Post by Dugite » Sat Jun 08, 2019 2:57 pm

@jimmo: Thanks for the reply, much appreciate your comments.
jimmo wrote:
If you are distributing DFU files for updates, then that's the same as them reading the code back from the STM32.
True, but if you have some control over the updates (i.e. registration required) then at least no one has any code until an update is requested, if ever. So preventing reading of the STM32 memory is again just another barrier someone has to get over.

I am going to order and ST-LINK/V2 and see how it works so will post an update when I understand this part of the programming and protection.

I plan to disable REPL but I cannot disable the USB mass storage as log files and logs are written to this for the user to access and copy along with perhaps a license key file. It seems you can just build your code as modules with MicroPython and then add a file "SKIPSD" to the flash so all of your code then runs from flash memory leaving the SD card for logs, license etc.

One of the main things which perhaps provide the most security is the SHA256 hash? It would mean you need to get the STM32 serial number of every device shipped and add this to a secret password that also needs to be inside the STM32 DFU file so it can compare on first power up if it matches the one you place inside the license file on the SD card?

Any ideas on how secure this license file idea would really be or how to best implement this given the DFU file could be available to look for the secret password? (here is the security hole but there are perhaps good ways to hide it?). If you can secure this part enough then the DFU is basically useless to anyone trying to use it in copied hardware?

One option to hide the secret password could be to distribute it around the code with a few function calls and some maths? How hard would this be to find in a DFU file?

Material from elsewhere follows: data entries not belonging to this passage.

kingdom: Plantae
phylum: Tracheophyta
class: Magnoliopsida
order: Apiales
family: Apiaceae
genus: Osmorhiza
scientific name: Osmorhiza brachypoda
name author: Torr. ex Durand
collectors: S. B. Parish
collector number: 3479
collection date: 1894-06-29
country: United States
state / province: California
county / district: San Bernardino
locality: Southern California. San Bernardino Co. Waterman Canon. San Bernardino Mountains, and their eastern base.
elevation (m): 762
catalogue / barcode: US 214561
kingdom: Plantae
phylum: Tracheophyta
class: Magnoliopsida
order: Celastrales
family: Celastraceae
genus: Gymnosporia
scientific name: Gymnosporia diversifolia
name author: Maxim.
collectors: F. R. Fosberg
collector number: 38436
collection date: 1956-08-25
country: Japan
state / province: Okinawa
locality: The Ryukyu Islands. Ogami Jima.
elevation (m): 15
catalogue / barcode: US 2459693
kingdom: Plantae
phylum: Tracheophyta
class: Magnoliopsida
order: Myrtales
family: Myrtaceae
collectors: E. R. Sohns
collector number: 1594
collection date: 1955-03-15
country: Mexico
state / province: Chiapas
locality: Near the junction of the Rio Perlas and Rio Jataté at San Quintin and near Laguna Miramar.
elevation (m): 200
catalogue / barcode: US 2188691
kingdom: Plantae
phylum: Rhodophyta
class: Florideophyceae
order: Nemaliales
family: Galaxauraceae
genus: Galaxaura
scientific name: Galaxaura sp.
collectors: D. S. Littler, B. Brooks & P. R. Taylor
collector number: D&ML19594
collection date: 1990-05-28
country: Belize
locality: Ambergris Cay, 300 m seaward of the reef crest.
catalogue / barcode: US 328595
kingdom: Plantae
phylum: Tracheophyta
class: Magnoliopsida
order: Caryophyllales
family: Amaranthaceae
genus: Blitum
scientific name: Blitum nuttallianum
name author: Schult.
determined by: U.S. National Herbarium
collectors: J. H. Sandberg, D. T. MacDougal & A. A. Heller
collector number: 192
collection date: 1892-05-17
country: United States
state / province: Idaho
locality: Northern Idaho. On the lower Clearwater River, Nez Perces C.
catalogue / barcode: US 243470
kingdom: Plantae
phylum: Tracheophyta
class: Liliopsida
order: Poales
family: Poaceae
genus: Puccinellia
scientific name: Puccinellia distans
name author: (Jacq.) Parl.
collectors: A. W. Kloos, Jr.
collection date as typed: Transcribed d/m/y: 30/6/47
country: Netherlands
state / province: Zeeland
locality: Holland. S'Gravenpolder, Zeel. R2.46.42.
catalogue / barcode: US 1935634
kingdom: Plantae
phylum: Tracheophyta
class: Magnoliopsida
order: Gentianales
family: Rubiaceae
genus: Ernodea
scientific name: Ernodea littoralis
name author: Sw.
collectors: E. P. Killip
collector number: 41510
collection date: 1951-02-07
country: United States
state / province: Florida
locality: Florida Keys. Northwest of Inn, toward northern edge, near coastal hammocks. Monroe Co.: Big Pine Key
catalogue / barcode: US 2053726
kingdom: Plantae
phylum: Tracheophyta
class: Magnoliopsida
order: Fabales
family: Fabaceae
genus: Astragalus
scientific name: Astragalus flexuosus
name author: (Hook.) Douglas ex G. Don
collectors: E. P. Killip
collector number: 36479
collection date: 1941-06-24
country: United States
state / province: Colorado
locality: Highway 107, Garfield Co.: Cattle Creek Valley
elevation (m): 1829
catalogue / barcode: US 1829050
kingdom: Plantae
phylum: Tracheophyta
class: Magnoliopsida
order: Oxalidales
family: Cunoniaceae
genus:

One method I have implemented to test is as follows:

1. On boot up, copy the license.txt file from the SD card to flash memory and delete it from the SD card;
2. Store a secret password in the code (hiding it to be confirmed) then on boot up perform a SHA256 hash and compare this with the hash stored in the license.txt file stored in flash memory;
3. If the hash values match run the code as normal, if not enter some fault mode.

The above method perhaps appears like a good solution to protecting your source code, but it means if you ship your product without an SD card, you will still need to have an SD socket to load the license.txt file so it can be copied to flash memory before shipping (remove SD card before shipping).